Forgiveness as a Self-Healing Tool
Surely, some things can never be forgiven, should never be forgiven?
Susie was 48 years old, and came for counseling for burnout in her highly responsible job. It took three sessions before she trusted me enough to tell me her story.
Thirty years before, a man had brutally raped her. She’d spent three weeks in hospital, and has physical handicaps from it to this day. The court hearing was even more traumatizing. He showed no remorse. His story was that she’d initiated contact, invited sex, then backed out at the last minute, hitting him and scratching his face, so he defended himself, and “um… went a little too far.” He was let off with a slap on the wrist.
Merely thinking of sex with a man made her feel nauseous. She was seriously overweight, which had affected her heart, and led to type 2 diabetes. Every time she reduced weight, some fellow started stalking her. I gently got her to tell me what “stalking” involved. It was things like asking her out to have a cup of coffee or a meal with him.
Here is a life wrecked in several ways due to horrid action from someone. How could she possibly forgive him?
We used one of the standard techniques for processing trauma: exposure therapy via age-regression hypnosis. After this, she could recall the event, feel herself listening to his lies in court, and could stay calm. Again under hypnosis, I asked her to imagine kissing a man. She managed it without revulsion, but afterward, she told me she was still uninterested “in the male species.” I encouraged her to be open to a romantic relationship with another woman, because I’ve seen the healing effect of that for many other rape survivors.
Then I said to her, “This fellow has ruled your life for thirty years. You’ve been carrying him around as a terrible load. It’s time to get rid of him.”
“Sounds good. How?”
“He has damaged you physically. But where does your psychological damage come from?”
“Are you saying that’s my fault?”
“No. Fault is not involved. You did the best you could, all the time. But that was then, way back then. Now is now. Yesterday, it felt to you as if he was still with you. At any moment, many things could trigger a flashback, disgust you, make you want to hide. Does it still feel like that?”
She thought, head hanging down. Then she looked me in the eyes. “No. And I was offered free therapy as a victim of crime, and didn’t take it up.”
She started to cry, then smiled through the tears. “Thank you. You’ve given me power, for the first time.”
“No, Susie. You’ve taken up the power you always had. I only showed you the path, and now you’ve chosen to walk on it. But let me tell you about Jewish ethics. If I have stolen something and never get found out, my punishment is inherent in the act: I am now a thief. If I do a secret good deed and never get found out, my reward is that now I am a benefactor. Apply that logic to this man.”

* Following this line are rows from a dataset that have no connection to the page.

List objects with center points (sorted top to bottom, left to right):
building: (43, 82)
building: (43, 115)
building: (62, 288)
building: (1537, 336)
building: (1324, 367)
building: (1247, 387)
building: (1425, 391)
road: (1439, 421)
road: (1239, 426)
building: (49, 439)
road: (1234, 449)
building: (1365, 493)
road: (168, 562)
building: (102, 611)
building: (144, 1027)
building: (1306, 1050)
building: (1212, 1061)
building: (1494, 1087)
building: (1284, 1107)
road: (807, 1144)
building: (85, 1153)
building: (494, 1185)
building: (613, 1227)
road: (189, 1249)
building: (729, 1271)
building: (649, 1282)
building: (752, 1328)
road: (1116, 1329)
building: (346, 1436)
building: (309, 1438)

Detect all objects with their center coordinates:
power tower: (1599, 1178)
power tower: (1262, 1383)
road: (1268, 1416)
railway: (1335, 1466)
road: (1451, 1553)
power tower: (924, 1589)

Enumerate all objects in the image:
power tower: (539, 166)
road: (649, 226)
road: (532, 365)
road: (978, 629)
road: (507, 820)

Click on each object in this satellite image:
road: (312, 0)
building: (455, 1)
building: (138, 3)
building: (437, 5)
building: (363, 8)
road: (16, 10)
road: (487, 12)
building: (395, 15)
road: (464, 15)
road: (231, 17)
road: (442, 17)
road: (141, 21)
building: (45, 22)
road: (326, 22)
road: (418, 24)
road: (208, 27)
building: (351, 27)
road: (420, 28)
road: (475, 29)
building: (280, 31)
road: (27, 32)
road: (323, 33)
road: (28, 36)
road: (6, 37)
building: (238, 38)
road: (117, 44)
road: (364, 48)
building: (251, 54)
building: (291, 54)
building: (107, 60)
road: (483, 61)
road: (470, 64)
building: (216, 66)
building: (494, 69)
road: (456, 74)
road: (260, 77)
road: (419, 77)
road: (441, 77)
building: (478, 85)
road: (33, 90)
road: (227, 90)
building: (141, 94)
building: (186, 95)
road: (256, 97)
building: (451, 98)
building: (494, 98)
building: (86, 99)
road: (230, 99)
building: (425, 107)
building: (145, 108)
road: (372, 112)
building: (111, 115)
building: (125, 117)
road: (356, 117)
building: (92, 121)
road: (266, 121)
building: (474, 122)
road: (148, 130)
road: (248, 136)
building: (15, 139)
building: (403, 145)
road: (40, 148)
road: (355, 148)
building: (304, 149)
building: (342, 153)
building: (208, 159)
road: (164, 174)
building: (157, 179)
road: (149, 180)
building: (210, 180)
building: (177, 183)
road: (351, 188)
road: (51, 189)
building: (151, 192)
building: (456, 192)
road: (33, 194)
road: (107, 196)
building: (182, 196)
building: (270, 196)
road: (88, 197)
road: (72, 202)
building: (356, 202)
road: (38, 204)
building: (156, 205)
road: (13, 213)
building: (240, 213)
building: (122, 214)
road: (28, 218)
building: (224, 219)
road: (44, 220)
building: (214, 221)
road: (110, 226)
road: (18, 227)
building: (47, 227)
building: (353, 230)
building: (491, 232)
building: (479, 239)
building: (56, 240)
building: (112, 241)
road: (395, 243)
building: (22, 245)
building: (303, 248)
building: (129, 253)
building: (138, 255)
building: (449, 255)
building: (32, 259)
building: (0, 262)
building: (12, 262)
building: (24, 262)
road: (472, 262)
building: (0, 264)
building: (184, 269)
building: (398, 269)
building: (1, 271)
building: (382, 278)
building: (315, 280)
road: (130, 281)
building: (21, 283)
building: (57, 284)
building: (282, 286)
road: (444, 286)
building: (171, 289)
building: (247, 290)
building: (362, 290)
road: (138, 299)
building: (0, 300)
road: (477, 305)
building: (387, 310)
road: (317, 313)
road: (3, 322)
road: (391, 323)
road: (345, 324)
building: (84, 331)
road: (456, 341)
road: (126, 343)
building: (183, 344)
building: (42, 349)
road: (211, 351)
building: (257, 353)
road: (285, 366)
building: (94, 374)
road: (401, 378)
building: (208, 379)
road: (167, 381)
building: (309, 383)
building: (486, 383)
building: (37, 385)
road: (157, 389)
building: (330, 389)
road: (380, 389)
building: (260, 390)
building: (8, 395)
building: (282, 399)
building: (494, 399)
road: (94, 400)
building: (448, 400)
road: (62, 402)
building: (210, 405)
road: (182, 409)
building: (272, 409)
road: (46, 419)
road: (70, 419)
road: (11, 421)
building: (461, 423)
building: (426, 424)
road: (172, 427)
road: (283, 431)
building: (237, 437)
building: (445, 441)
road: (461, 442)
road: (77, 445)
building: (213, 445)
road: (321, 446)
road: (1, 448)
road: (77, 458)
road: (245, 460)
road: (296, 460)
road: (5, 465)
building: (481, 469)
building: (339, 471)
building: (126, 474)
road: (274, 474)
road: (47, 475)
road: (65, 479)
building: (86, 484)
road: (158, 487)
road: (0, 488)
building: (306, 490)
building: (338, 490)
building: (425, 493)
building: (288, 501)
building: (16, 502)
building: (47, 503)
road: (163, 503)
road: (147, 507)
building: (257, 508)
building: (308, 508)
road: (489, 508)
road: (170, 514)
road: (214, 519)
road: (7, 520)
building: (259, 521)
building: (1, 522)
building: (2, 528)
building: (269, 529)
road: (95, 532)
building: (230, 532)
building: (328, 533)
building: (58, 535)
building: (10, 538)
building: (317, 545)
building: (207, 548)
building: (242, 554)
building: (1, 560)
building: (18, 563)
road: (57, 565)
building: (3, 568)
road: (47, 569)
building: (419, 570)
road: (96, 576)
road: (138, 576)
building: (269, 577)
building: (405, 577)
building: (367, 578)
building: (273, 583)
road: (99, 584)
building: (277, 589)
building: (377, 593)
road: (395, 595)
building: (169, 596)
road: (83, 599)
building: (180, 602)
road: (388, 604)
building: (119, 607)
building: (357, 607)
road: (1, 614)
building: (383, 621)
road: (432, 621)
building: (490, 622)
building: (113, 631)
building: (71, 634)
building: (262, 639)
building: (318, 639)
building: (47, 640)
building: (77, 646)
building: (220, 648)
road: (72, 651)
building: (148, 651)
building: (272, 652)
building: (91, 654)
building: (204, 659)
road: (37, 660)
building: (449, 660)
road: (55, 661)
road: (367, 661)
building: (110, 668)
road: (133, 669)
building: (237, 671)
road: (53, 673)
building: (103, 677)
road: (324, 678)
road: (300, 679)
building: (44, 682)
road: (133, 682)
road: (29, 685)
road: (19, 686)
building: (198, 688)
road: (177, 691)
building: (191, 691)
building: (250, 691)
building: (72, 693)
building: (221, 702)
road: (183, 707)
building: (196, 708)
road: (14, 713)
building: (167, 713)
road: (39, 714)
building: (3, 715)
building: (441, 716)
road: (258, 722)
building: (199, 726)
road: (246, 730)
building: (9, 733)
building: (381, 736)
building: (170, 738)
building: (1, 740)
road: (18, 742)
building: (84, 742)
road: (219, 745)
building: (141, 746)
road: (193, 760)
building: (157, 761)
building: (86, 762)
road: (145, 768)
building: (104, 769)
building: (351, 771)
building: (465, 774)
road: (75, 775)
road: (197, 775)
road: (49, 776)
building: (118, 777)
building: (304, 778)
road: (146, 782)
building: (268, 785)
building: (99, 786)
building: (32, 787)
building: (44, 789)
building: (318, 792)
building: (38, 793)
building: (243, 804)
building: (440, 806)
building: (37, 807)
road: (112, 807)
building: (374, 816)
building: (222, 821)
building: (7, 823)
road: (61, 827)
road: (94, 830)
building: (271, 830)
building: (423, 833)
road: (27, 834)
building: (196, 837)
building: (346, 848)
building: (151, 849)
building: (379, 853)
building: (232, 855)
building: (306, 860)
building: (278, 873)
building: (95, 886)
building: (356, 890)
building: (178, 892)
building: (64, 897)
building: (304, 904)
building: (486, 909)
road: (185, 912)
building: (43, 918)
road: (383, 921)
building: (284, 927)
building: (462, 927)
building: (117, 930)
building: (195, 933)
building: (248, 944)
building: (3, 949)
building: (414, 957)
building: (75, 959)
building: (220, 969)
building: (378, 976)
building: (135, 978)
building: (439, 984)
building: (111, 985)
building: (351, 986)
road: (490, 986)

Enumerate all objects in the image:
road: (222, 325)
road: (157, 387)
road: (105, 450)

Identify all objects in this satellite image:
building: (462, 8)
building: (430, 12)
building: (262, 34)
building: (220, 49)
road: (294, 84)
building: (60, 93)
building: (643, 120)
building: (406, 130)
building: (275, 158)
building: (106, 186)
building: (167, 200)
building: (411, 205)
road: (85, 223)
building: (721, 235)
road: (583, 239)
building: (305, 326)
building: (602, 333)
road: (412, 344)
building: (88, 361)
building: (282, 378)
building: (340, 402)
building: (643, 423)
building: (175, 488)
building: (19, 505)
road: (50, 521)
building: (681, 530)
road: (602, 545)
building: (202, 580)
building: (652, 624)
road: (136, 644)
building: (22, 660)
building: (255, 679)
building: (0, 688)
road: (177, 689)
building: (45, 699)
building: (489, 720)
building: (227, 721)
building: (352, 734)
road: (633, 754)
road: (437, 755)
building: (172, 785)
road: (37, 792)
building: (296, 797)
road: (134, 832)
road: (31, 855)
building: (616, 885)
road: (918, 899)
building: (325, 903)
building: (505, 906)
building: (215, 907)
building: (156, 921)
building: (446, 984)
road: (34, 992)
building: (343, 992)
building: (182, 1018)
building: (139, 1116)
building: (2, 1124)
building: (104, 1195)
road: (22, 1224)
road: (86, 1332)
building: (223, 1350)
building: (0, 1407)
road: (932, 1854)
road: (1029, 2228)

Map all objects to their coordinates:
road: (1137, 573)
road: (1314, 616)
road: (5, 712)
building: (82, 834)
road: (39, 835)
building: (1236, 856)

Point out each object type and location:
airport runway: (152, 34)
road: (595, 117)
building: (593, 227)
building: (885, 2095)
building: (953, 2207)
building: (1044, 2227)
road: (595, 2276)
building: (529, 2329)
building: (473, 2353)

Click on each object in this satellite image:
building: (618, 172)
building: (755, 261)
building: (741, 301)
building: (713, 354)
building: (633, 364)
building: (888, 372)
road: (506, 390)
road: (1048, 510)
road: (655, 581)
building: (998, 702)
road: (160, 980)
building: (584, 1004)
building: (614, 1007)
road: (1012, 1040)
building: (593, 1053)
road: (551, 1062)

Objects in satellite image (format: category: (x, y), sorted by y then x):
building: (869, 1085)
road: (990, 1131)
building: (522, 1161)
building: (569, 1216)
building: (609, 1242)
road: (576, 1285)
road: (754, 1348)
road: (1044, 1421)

“Poor bastard!” We laughed together. A glow seemed to join us. We both spontaneously stood, and she gave me a big hug.
What this man did was horrendous. She didn’t need to forget it. She didn’t need to excuse his act, or pretend in the slightest that it was OK. But now she could feel sorry for him, so he no longer rode on her back. She had forgiven the person, while still holding him responsible for the action.
Our culture is stuck on punishment for misdeeds. This does nothing. When someone has done me wrong, the best way I can react is to lead this person out of the mindset that induced the evil deed. When that isn’t possible, then at least I can protect myself from further harm by refusing to carry the load of hate, anger, resentment, the victim mentality. The Buddha said, “Holding on to anger is picking up a hot coal to throw at somebody. It is your hand that gets burned.”
Forgiveness, in this sense, is a powerful tool of positive psychology. A good trick is to genuinely, honestly, from the heart, say this to yourself once a day:
- If knowingly or unknowingly, accidentally or on purpose, I have harmed anyone, I ask for forgiveness.
- If knowingly or unknowingly, accidentally or on purpose anyone has harmed me, I offer forgiveness.